SRE/Dc-operations/Sw raid rebuild directions
SRE Data Center Operations
DC Operations | About | Projects & Workboards | IRC: #wikimedia-dcops connect
HW Troubleshooting | HW Specific Documentation
When a defective disk is swapped out on a sw raid, it is not automatically rebuilt. Rebuilding requires adding the new disk in with the following procedure (uses wdqs2007 disk replacement from this task as an example):
check to see if the new disk is detected along with the existing disks:
sudo lshw -class disk
copy the parition table of sda to sdh (sdh was replaced)

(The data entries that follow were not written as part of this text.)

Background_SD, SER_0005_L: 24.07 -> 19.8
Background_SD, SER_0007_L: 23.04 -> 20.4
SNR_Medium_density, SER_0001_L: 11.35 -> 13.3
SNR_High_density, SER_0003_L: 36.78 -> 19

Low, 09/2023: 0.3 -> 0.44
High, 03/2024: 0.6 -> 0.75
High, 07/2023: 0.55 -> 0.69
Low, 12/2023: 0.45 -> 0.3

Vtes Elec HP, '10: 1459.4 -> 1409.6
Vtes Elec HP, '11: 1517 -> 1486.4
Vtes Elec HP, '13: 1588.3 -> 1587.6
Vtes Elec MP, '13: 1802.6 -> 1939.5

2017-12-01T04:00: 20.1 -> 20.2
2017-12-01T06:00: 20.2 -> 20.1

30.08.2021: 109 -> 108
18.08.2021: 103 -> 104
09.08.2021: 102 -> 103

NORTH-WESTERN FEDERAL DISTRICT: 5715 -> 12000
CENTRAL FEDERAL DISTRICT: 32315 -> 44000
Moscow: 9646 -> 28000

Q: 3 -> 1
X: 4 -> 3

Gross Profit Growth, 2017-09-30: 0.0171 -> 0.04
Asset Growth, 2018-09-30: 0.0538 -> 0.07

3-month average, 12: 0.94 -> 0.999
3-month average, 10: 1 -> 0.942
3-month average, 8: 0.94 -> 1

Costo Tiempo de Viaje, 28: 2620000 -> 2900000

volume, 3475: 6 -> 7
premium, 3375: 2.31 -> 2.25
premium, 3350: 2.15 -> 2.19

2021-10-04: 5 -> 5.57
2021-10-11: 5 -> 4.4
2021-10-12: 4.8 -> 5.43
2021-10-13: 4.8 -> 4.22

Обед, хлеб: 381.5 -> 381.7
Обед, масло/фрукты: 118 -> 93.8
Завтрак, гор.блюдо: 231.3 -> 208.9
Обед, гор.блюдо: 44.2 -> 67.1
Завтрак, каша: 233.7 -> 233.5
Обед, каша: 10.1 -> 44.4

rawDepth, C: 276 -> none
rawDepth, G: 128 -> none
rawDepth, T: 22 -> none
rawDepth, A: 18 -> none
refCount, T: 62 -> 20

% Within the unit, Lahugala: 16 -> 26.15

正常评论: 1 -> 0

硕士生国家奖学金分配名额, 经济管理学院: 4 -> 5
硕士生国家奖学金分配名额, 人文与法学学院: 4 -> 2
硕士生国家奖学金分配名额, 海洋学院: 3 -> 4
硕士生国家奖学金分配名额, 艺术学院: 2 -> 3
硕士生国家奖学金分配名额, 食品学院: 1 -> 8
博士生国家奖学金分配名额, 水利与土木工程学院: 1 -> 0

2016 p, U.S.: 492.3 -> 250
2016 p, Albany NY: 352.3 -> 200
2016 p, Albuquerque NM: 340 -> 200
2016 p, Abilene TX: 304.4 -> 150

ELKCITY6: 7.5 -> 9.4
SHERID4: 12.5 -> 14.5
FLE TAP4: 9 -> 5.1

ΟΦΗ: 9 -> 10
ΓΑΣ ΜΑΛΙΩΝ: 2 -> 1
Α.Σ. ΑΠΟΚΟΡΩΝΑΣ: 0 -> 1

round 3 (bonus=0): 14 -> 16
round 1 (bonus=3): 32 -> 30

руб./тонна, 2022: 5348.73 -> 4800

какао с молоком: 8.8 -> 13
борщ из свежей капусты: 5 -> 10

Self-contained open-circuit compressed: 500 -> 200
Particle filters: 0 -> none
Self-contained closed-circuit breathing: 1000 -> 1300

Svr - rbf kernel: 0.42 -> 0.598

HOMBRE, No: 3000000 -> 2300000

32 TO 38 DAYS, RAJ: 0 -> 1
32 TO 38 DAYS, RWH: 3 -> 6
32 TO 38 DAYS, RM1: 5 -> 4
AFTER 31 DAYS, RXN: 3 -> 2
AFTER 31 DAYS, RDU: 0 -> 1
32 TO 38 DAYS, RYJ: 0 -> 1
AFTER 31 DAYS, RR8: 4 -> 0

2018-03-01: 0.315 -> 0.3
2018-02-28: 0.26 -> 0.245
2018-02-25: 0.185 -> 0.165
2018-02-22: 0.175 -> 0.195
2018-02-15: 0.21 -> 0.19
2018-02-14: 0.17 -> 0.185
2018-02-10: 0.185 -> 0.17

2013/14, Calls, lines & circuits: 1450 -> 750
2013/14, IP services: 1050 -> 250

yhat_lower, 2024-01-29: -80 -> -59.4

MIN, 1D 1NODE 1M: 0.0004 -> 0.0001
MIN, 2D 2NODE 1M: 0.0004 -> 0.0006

sudo sgdisk -R /dev/sdh /dev/sda
create a random guid for sdh
sudo sgdisk -G /dev/sdh
audit output of both disks to ensure they now match
sudo sgdisk -p /dev/sda
sudo sgdisk -p /dev/sdh
add the new SSD back into the array
sudo mdadm --manage /dev/md0 --add /dev/sdh2
check the status
robh@wdqs2007:~$ cat /proc/mdstat Personalities : [linear] [multipath] [raid0] [raid1] [raid10] [raid6] [raid5] [raid4] md0 : active raid10 sdh2[8] sda2[0] sde2[4] sdf2[5] sdg2[6] sdc2[2] sdd2[3] sdb2[1] 3749068800 blocks super 1.2 512K chunks 2 near-copies [8/7] [UUUUUUU_] [>....................] recovery = 0.0% (132736/937267200) finish=470.6min speed=33184K/sec bitmap: 28/28 pages [112KB], 65536KB chunk unused devices: <none>